TEXTE À LIRE

----

J'ai pris un peu le temps de digérer ma lecture, et me voici de retour pour étayer ma critique, qui risque d'être salée.

Je n'aime pas descendre un livre, surtout en AE, je sais ce que c'est, mais je me suis faite avoir par le battage autour de l'ouvrage et ma frustration n'a d'égale que les louanges qui lui sont faite. J'aurais aimé l'aimer, l'adorer même. Une fantaisie féministe, qui ne sexualise pas ses héroïnes, que demander de plus ? Sauf que je me suis sentie flouée, et je vais vous dire pourquoi.


D'abord, le premier point : j'ai plutôt aimé la plume, le fait que les descriptions soient posées, et que le dictionnaire des synonymes ait chauffé. Mais un peu trop peut-être. Jamais l'on ne va évoquer la voix du personnage principal masculin, ce sera toujours son « ténor ». Pour une couleur blanche, on ne dira pas blanc, mais lilial. C'est agréablement poétique de prime abord, mais arrivé à la moitié du roman, ça devient rapidement agaçant. Je pense que l'autrice a voulu « élever le niveau » de langage de son manuscrit pour bien faire, mais chez moi, ça n'a pas pris (lisez La cité diaphane d'Anouck Faure, pour une plume riche et pas trop lourde).

Le fait que Priya, ait déjà eu une vie sexuelle, l'aborde librement et parle d'avortement tout aussi librement a été un bon point. Ça manque en fantasy. L'univers est riche, inventif, et les descriptions de la magie sont bien réussies. J'aurais aimé m'attarder plus dans le monastère des recluses.



Maintenant, je vais passer à ce qui m'a fait grincer des dents, sans glisser dans une bêta-lecteur méthodique du roman. Détaillons point par point :

La romance
On m'a vendu cette histoire comme une romantasy. J'ai la fantasy, très bien pensée d'ailleurs, un beau lore, plutôt détaillé. Mais la romance ? D'accord, je n'en lis pas en temps normal et le fait qu'elle arrive très tard est un bon point pour moi. Mais la romance ? Quelle romance ? Les deux personnages principaux n'ont aucune alchimie, leur histoire d'amour sort du chapeau sans aucune préfiguration.

----

DONNÉES ENREGISTRÉES
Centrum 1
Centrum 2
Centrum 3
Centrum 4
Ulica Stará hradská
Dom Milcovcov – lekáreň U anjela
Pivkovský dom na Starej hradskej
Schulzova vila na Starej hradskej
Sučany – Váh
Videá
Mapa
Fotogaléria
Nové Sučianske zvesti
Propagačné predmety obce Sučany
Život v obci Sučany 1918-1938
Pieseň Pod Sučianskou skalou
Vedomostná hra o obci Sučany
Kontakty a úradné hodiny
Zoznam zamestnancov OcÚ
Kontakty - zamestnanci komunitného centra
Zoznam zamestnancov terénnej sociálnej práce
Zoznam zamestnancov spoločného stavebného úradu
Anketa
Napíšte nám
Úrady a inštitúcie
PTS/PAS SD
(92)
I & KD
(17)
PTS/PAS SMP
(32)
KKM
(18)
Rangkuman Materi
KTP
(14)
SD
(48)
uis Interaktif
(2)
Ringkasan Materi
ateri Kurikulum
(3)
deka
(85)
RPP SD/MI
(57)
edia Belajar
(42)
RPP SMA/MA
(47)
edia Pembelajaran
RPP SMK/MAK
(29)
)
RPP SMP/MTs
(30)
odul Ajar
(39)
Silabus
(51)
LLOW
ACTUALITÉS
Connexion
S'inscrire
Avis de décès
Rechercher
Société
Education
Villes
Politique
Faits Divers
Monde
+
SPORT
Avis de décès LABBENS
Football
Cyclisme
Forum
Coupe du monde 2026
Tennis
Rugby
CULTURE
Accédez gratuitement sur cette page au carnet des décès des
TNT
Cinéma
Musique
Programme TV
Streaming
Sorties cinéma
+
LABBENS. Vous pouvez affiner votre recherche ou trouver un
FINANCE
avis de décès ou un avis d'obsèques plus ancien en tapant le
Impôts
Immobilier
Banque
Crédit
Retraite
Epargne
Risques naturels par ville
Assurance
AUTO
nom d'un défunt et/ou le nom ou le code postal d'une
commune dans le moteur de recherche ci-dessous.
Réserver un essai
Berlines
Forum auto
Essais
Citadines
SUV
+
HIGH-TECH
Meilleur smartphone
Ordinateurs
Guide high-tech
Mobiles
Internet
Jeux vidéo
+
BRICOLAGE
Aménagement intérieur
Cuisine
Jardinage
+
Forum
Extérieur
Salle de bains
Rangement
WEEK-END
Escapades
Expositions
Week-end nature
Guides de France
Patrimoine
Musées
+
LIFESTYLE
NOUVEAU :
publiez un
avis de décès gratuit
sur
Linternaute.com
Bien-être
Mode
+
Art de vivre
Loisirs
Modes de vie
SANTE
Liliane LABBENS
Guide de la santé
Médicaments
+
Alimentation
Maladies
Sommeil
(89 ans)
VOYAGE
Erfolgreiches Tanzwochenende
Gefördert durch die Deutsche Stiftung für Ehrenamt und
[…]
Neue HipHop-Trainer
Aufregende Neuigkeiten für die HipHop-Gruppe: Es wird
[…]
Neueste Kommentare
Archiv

----

VOTRE CONSIGNE
Indiquez si chaque affirmation concorde avec la critique du roman, en répondant oui ou non et en citant mot pour mot les mots qui tranchent : (a) la critique reproche à l'histoire d'amour de manquer de préfiguration ; (b) la critique regrette que la romance arrive trop tard ; (c) la critique aurait voulu passer plus de temps dans le monastère des recluses. Les lignes proviennent d'une autre source.

VOTRE RÉPONSE
(a) Oui : « leur histoire d'amour sort du chapeau sans aucune préfiguration ».
(b) Non : « le fait qu'elle arrive très tard est un bon point pour moi ».
(c) Oui : « J'aurais aimé m'attarder plus dans le monastère des recluses. »